§ Job
Could you print all of the lines below without changing anything in them?

(Collection entries)
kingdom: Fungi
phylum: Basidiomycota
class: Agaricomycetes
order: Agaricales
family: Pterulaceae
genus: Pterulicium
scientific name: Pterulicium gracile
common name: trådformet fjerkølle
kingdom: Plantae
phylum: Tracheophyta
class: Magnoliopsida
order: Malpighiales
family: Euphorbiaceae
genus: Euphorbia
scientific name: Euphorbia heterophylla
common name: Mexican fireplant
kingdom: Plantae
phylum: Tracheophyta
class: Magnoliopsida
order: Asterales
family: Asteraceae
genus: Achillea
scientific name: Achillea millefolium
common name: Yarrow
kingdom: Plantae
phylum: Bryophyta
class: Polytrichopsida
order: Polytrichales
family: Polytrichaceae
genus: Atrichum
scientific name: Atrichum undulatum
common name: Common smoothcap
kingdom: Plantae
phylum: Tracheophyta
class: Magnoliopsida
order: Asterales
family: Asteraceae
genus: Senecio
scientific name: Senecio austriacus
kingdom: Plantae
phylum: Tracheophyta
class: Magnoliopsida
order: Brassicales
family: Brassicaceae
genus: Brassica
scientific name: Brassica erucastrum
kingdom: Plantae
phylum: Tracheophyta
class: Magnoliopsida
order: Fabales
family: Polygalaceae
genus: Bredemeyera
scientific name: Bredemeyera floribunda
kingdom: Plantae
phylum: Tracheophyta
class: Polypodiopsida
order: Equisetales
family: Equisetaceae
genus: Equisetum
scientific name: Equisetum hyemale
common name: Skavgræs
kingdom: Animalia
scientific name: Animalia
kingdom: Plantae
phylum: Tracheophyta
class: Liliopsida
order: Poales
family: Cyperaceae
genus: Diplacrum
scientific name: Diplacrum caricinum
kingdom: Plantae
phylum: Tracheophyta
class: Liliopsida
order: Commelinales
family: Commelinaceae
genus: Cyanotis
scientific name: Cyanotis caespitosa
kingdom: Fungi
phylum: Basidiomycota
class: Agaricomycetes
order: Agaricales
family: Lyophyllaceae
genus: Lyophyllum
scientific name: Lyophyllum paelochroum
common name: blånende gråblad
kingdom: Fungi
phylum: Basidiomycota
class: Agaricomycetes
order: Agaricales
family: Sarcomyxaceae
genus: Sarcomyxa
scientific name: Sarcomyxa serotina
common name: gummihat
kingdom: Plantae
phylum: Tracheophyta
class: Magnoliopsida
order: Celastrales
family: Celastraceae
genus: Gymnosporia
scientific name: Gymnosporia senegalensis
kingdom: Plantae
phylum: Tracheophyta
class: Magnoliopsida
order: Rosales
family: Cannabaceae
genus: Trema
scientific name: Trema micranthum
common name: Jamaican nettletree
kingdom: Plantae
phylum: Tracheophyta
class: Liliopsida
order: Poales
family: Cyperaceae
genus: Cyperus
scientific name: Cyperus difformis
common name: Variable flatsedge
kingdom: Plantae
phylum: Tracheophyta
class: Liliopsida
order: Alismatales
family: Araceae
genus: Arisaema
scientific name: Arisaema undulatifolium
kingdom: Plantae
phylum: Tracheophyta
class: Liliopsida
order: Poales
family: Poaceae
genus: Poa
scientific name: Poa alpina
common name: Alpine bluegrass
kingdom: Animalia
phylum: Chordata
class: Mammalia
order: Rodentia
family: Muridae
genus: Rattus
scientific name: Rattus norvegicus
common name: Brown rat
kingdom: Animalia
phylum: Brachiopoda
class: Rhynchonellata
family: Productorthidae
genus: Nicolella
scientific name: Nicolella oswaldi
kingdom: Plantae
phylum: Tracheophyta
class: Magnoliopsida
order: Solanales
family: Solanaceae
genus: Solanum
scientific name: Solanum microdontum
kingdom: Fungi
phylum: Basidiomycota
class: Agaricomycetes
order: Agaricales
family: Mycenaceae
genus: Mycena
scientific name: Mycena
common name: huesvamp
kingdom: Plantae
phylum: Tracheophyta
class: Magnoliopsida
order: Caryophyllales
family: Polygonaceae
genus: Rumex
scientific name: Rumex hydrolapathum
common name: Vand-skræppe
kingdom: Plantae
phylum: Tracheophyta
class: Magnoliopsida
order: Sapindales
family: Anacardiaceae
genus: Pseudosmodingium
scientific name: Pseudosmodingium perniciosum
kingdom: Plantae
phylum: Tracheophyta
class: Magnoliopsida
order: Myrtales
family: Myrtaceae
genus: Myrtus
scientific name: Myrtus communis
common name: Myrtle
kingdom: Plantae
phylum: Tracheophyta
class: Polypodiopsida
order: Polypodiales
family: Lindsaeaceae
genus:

§ Result of this exercise
kingdom: Fungi
phylum: Basidiomycota
class: Agaricomycetes
order: Agaricales
family: Pterulaceae
genus: Pterulicium
scientific name: Pterulicium gracile
common name: trådformet fjerkølle
kingdom: Plantae
phylum: Tracheophyta
class: Magnoliopsida
order: Malpighiales
family: Euphorbiaceae
genus: Euphorbia
scientific name: Euphorbia heterophylla
common name: Mexican fireplant
kingdom: Plantae
phylum: Tracheophyta
class: Magnoliopsida
order: Asterales
family: Asteraceae
genus: Achillea
scientific name: Achillea millefolium
common name: Yarrow
kingdom: Plantae
phylum: Bryophyta
class: Polytrichopsida
order: Polytrichales
family: Polytrichaceae
genus: Atrichum
scientific name: Atrichum undulatum
common name: Common smoothcap
kingdom: Plantae
phylum: Tracheophyta
class: Magnoliopsida
order: Asterales
family: Asteraceae
genus: Senecio
scientific name: Senecio austriacus
kingdom: Plantae
phylum: Tracheophyta
class: Magnoliopsida
order: Brassicales
family: Brassicaceae
genus: Brassica
scientific name: Brassica erucastrum
kingdom: Plantae
phylum: Tracheophyta
class: Magnoliopsida
order: Fabales
family: Polygalaceae
genus: Bredemeyera
scientific name: Bredemeyera floribunda
kingdom: Plantae
phylum: Tracheophyta
class: Polypodiopsida
order: Equisetales
family: Equisetaceae
genus: Equisetum
scientific name: Equisetum hyemale
common name: Skavgræs
kingdom: Animalia
scientific name: Animalia
kingdom: Plantae
phylum: Tracheophyta
class: Liliopsida
order: Poales
family: Cyperaceae
genus: Diplacrum
scientific name: Diplacrum caricinum
kingdom: Plantae
phylum: Tracheophyta
class: Liliopsida
order: Commelinales
family: Commelinaceae
genus: Cyanotis
scientific name: Cyanotis caespitosa
kingdom: Fungi
phylum: Basidiomycota
class: Agaricomycetes
order: Agaricales
family: Lyophyllaceae
genus: Lyophyllum
scientific name: Lyophyllum paelochroum
common name: blånende gråblad
kingdom: Fungi
phylum: Basidiomycota
class: Agaricomycetes
order: Agaricales
family: Sarcomyxaceae
genus: Sarcomyxa
scientific name: Sarcomyxa serotina
common name: gummihat
kingdom: Plantae
phylum: Tracheophyta
class: Magnoliopsida
order: Celastrales
family: Celastraceae
genus: Gymnosporia
scientific name: Gymnosporia senegalensis
kingdom: Plantae
phylum: Tracheophyta
class: Magnoliopsida
order: Rosales
family: Cannabaceae
genus: Trema
scientific name: Trema micranthum
common name: Jamaican nettletree
kingdom: Plantae
phylum: Tracheophyta
class: Liliopsida
order: Poales
family: Cyperaceae
genus: Cyperus
scientific name: Cyperus difformis
common name: Variable flatsedge
kingdom: Plantae
phylum: Tracheophyta
class: Liliopsida
order: Alismatales
family: Araceae
genus: Arisaema
scientific name: Arisaema undulatifolium
kingdom: Plantae
phylum: Tracheophyta
class: Liliopsida
order: Poales
family: Poaceae
genus: Poa
scientific name: Poa alpina
common name: Alpine bluegrass
kingdom: Animalia
phylum: Chordata
class: Mammalia
order: Rodentia
family: Muridae
genus: Rattus
scientific name: Rattus norvegicus
common name: Brown rat
kingdom: Animalia
phylum: Brachiopoda
class: Rhynchonellata
family: Productorthidae
genus: Nicolella
scientific name: Nicolella oswaldi
kingdom: Plantae
phylum: Tracheophyta
class: Magnoliopsida
order: Solanales
family: Solanaceae
genus: Solanum
scientific name: Solanum microdontum
kingdom: Fungi
phylum: Basidiomycota
class: Agaricomycetes
order: Agaricales
family: Mycenaceae
genus: Mycena
scientific name: Mycena
common name: huesvamp
kingdom: Plantae
phylum: Tracheophyta
class: Magnoliopsida
order: Caryophyllales
family: Polygonaceae
genus: Rumex
scientific name: Rumex hydrolapathum
common name: Vand-skræppe
kingdom: Plantae
phylum: Tracheophyta
class: Magnoliopsida
order: Sapindales
family: Anacardiaceae
genus: Pseudosmodingium
scientific name: Pseudosmodingium perniciosum
kingdom: Plantae
phylum: Tracheophyta
class: Magnoliopsida
order: Myrtales
family: Myrtaceae
genus: Myrtus
scientific name: Myrtus communis
common name: Myrtle
kingdom: Plantae
phylum: Tracheophyta
class: Polypodiopsida
order: Polypodiales
family: Lindsaeaceae
genus:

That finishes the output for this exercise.